Commence Project: High-level executive sponsorship and continued oversight is an essential success factor for the project. The planner should understand the executive’s purpose and goals for the project as well as the requirements
for reporting back on project status. A formal project charter may be useful in efficient project completion.
Convene Project Team: Form a multi-disciplinary planning team that includes physicians, nurses, information services, information security, hospital operations, contingency planning, clinical equipment, and supply chain specialists. Complete Risk Assessment:
Ultimately the Clinical Continuity plan should address all the institution’s priority risks. For now, the focus will be on cyber attack risks. Attacks can:
- Cut network and communications access.
- Cause the institution to shut down access to the Internet and network in order to:
- Mitigate further damage.
- Prevent data exfiltration.
- Damage or prevent connected medical equipment/devices from transferring data and therefore interfere with data storage and documentation. This includes wearable/implantable devices.
- Affect data confidentiality, integrity, and/or availability.
Complete the Clinical Impact Analysis: The main purpose of the
Clinical Impact Analysis is to identify the most important clinical functions that are heavily dependent on connected medical devices that would be disrupted by a loss of network or a direct attack on the equipment in a cyber-attack.
Typically, the critical clinical functions would include: Radiology/Imaging, Laboratory, Cardiology, Clinical Equipment, Intensive Care, Nuclear Medicine, Neurology, et cetera.
The list of critical clinical functions will vary
by institution, so the main purpose of the clinical impact analysis is to determine the prioritized list of critical functions for that particular institution. Prioritization can be based on an assessment of what loss of that function would have on
the ability to continue to provide clinical healthcare services. Each of the critical functions (or departments) identified through the Clinical Impact Analysis will need to develop a Clinical Continuity Plan for their function or department.

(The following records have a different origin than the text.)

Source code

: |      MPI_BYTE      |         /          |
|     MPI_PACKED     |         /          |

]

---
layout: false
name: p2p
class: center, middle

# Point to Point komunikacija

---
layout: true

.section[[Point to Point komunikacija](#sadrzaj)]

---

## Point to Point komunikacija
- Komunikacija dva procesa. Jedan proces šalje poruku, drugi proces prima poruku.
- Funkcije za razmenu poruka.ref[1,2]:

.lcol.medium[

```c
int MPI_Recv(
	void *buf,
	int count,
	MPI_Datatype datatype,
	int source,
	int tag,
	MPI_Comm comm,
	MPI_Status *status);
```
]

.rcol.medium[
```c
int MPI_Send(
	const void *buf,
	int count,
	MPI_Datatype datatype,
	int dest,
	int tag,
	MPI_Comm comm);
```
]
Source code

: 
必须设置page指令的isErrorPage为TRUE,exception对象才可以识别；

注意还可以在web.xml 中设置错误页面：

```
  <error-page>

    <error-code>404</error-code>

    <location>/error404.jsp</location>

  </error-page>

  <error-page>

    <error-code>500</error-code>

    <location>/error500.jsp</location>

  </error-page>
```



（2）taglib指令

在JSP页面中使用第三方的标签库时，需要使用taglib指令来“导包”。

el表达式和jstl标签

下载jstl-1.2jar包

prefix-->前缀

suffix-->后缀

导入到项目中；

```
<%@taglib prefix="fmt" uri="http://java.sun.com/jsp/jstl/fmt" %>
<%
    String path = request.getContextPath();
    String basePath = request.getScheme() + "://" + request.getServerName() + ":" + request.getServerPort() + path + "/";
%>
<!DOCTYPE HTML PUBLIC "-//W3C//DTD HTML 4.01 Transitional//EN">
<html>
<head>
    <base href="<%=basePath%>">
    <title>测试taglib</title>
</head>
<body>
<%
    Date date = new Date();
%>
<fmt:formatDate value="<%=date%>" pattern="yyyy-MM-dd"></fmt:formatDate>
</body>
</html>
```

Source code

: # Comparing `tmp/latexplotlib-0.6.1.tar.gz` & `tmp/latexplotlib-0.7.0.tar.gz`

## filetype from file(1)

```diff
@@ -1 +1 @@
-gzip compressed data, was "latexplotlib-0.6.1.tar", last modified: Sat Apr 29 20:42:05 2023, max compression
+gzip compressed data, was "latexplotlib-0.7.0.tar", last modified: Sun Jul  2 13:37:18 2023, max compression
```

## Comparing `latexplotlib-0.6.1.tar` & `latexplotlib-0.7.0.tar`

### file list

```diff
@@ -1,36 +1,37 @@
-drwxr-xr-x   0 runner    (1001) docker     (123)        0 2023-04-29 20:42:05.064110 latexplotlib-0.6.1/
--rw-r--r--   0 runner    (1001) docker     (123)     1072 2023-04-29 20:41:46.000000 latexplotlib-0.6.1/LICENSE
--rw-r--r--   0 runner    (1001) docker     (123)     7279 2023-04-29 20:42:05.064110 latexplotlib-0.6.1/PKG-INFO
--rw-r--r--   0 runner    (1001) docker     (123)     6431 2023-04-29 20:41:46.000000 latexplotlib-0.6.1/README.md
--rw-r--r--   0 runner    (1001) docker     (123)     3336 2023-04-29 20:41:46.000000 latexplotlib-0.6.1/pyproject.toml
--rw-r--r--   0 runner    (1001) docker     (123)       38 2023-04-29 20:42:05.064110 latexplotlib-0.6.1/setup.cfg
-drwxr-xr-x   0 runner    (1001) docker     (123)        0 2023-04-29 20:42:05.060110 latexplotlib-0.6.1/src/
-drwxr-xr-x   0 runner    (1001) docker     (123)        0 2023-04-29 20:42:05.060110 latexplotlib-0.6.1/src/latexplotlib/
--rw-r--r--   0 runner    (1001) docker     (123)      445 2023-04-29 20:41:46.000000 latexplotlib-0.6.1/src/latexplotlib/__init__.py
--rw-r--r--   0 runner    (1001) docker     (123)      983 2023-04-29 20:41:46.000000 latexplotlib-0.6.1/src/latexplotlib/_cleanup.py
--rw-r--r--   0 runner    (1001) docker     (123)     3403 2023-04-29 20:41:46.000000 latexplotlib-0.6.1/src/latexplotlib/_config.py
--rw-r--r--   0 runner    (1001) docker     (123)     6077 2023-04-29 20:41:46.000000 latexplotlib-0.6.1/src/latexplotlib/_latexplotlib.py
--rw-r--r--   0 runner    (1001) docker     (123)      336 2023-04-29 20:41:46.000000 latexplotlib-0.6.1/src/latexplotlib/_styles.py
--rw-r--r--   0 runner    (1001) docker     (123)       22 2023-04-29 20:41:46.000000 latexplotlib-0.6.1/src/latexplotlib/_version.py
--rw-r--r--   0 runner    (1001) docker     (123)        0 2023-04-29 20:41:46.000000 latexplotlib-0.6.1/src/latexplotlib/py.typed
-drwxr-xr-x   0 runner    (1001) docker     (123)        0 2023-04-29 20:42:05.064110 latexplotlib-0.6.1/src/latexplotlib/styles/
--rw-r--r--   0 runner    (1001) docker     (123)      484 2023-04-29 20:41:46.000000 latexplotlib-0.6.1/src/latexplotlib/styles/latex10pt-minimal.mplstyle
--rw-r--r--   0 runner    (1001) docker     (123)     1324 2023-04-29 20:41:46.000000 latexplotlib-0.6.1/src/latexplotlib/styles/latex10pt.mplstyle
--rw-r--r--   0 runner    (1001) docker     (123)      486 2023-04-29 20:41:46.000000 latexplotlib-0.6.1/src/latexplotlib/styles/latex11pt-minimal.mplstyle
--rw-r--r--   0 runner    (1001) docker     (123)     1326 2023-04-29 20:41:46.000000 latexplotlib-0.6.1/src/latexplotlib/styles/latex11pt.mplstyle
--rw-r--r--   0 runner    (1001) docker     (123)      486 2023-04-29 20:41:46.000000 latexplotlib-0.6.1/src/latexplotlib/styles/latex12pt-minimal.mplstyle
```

With the guidance and assistance of the planning team, the department will continue the impact analysis by identifying and listing the networked equipment/devices that each function uses. Equipment should be listed in priority order based on criticality,
vulnerability, availability of manual backup processes for data transfer and storage, or other criteria set by the planning team. A risk assessment for each piece of critical equipment should be completed. This risk assessment could consider e.g.,
the age of the equipment, compliance with FDA standards for cyber security, availability of manual processes for data communication and storage, etc.
External Healthcare Service Contractors/Other External Dependencies: The Clinical Impact Analysis must include any external contractors that provide a critical service (e.g. radiology interpretation).
Disaster Recovery Tier List: Information Technology Services maintains a tier list of software and applications used at UTMB. They use this list to prioritize recovery efforts (e.g., Epic EMR will be brought back online before most other software). Some software/applications will have a higher time/resource cost to bring back online than e.g., cloud-based services managed by the vendor.
- Ensure Information Technology Services and Information Security departments know what applications you are using. They can't help you diagnose or fix a problem if they don't know what software you are using. If they don't know about your application, it won't be on their Tier List, therefore you'll be waiting weeks at the back of the line in terms of restoration.
- Know the disaster recovery tier of the software you use. There may be a discrepancy between how important you think the software is and what ITS deems it. Don't be caught thinking your applications will be restored earlier than they actually are.